**Extracted records**:
^^^^^^^^

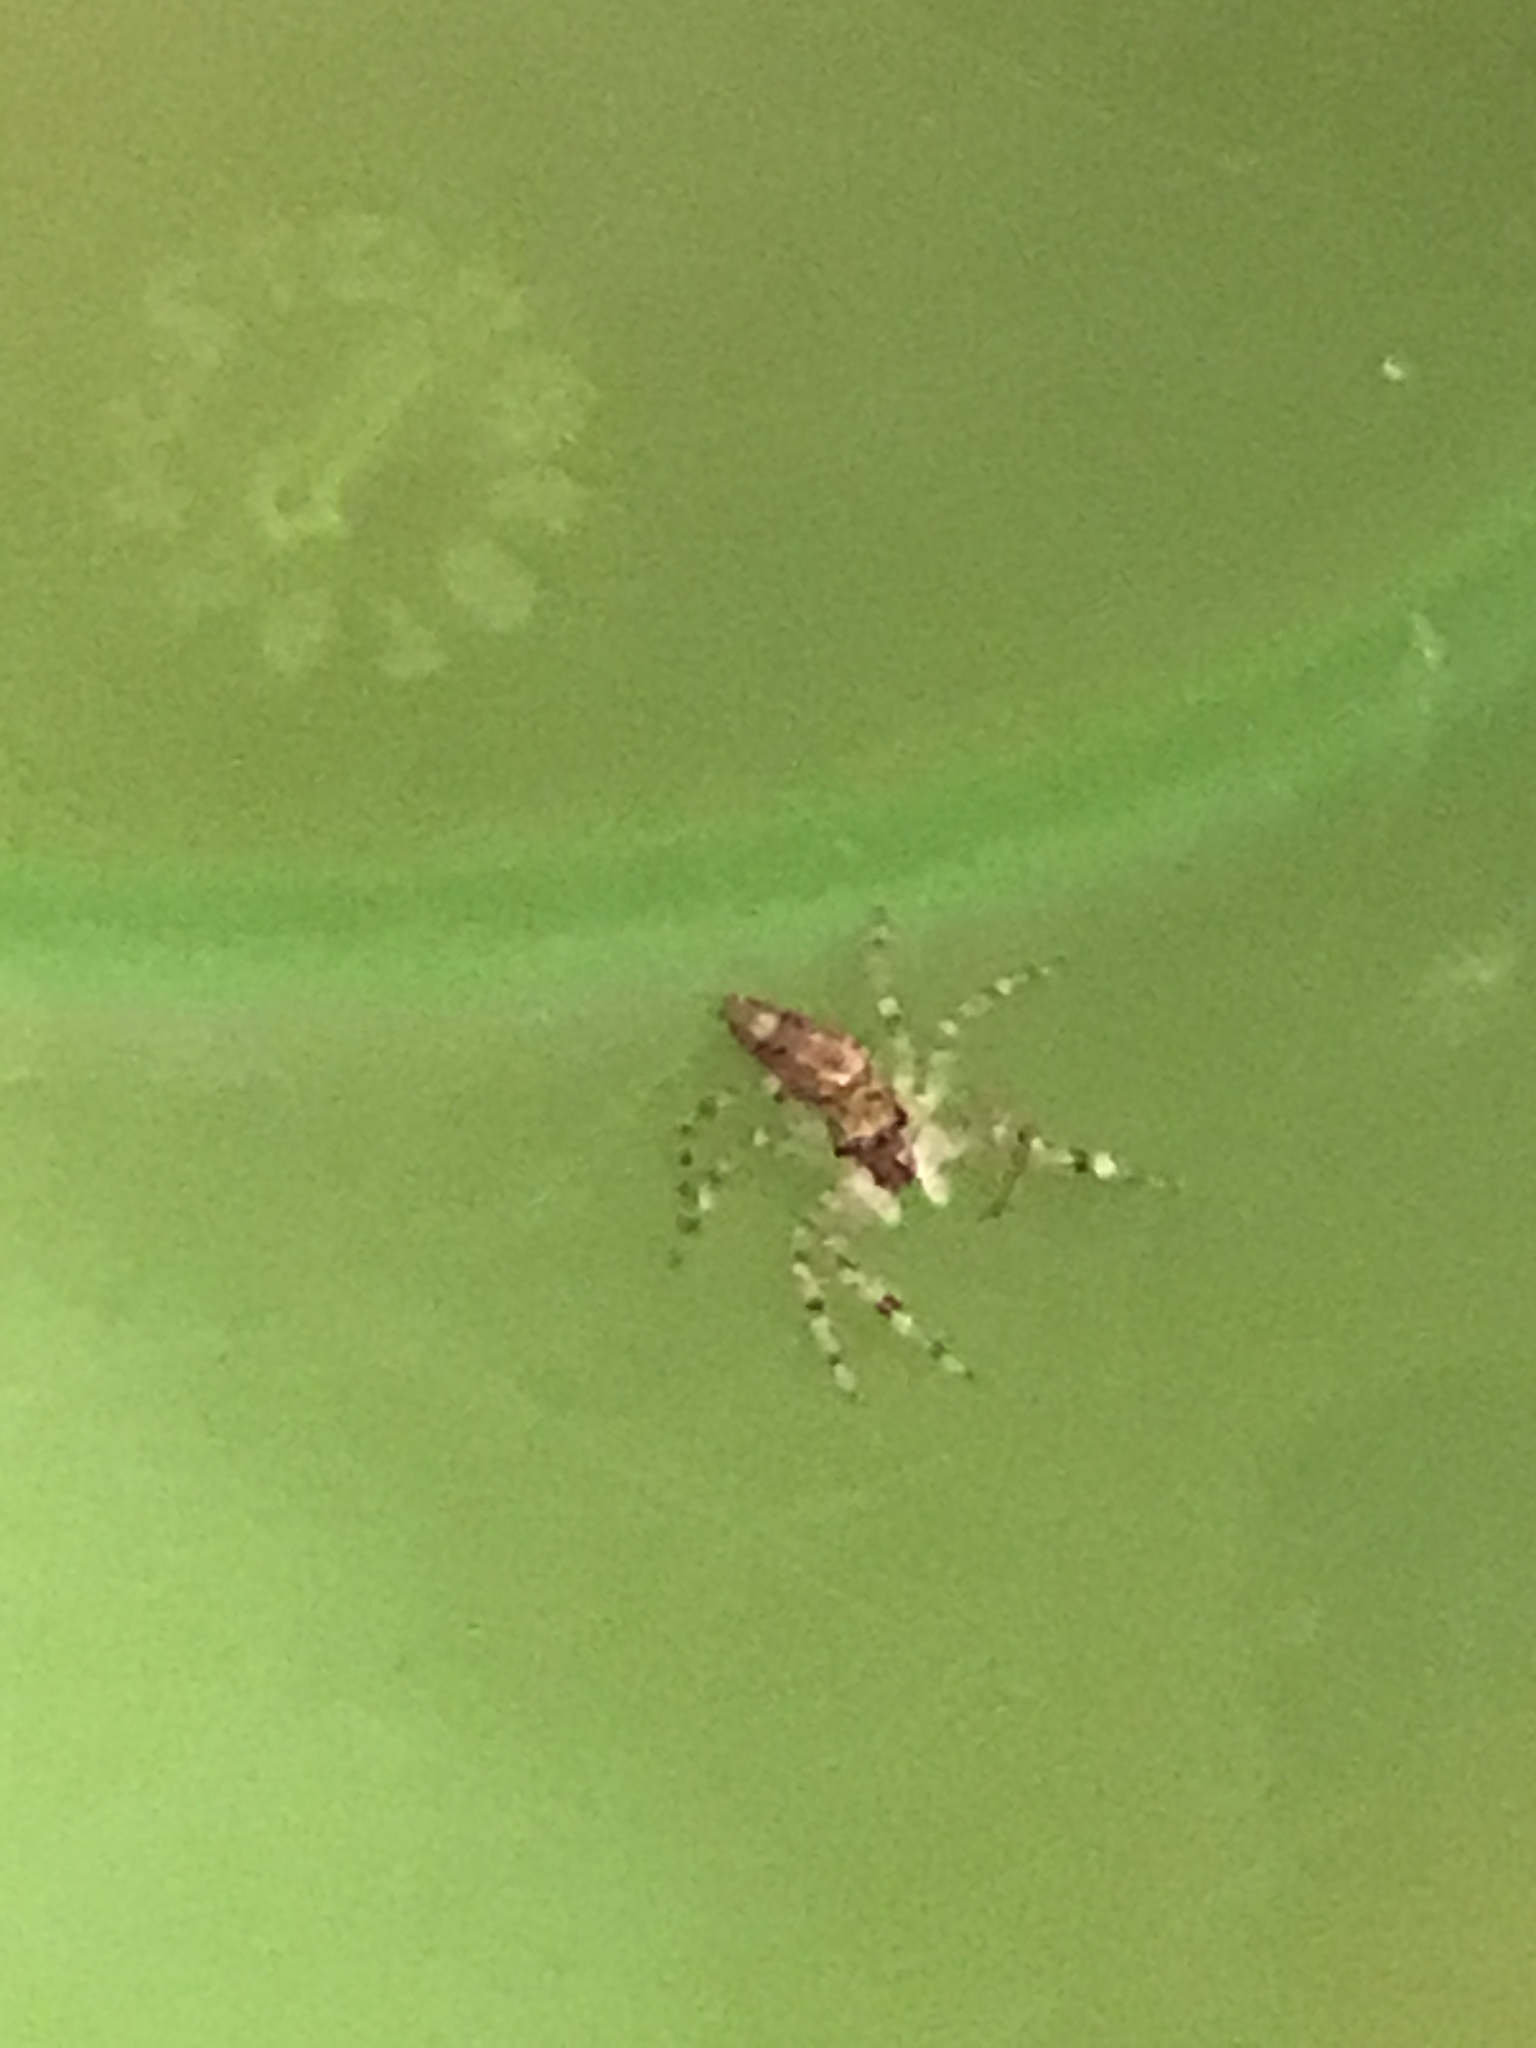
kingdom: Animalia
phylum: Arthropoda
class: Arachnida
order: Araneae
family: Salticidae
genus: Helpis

^^^^^^^^

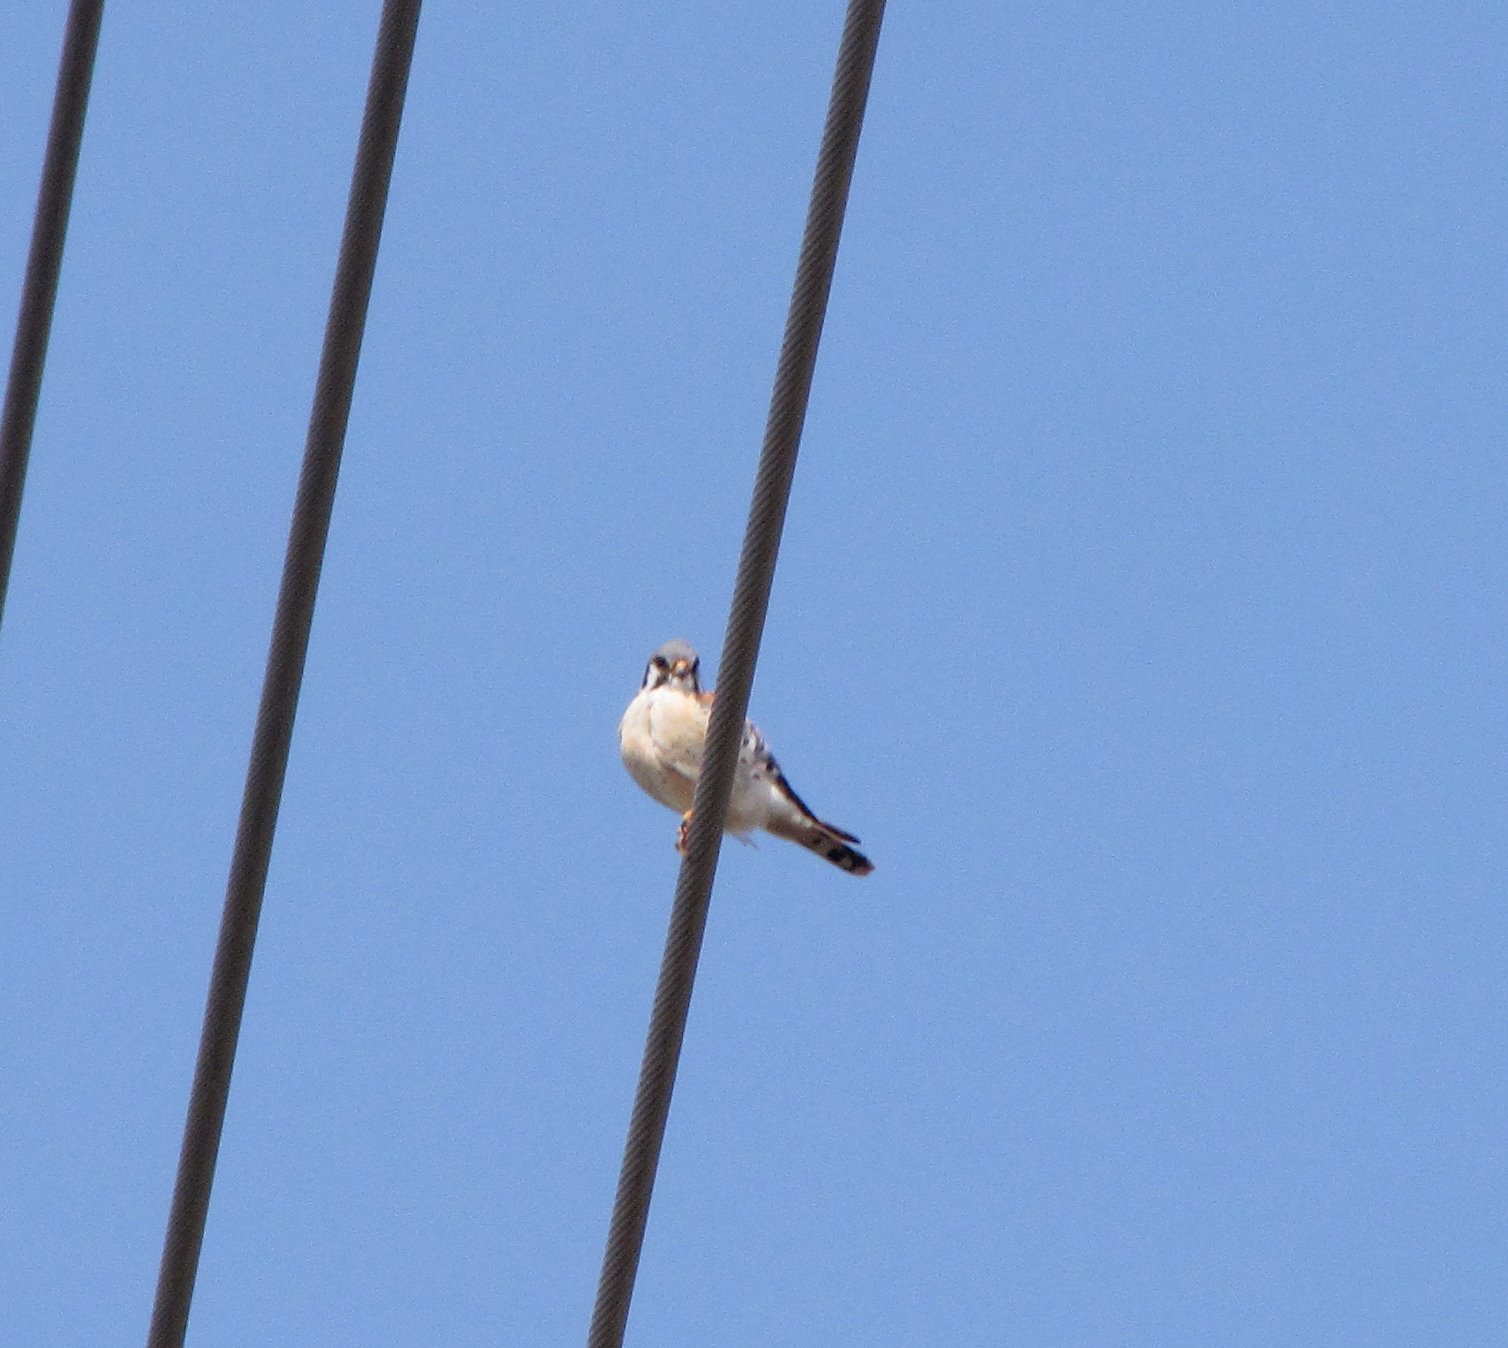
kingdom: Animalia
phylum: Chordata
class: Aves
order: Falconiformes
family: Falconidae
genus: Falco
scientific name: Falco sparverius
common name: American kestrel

^^^^^^^^

Please write out the data again from the line containing "class: Aves" through the line containing "common name: American kestrel", inclusive, switching "common name" to "vernacular name" and leaving everything else unchanged.

class: Aves
order: Falconiformes
family: Falconidae
genus: Falco
scientific name: Falco sparverius
vernacular name: American kestrel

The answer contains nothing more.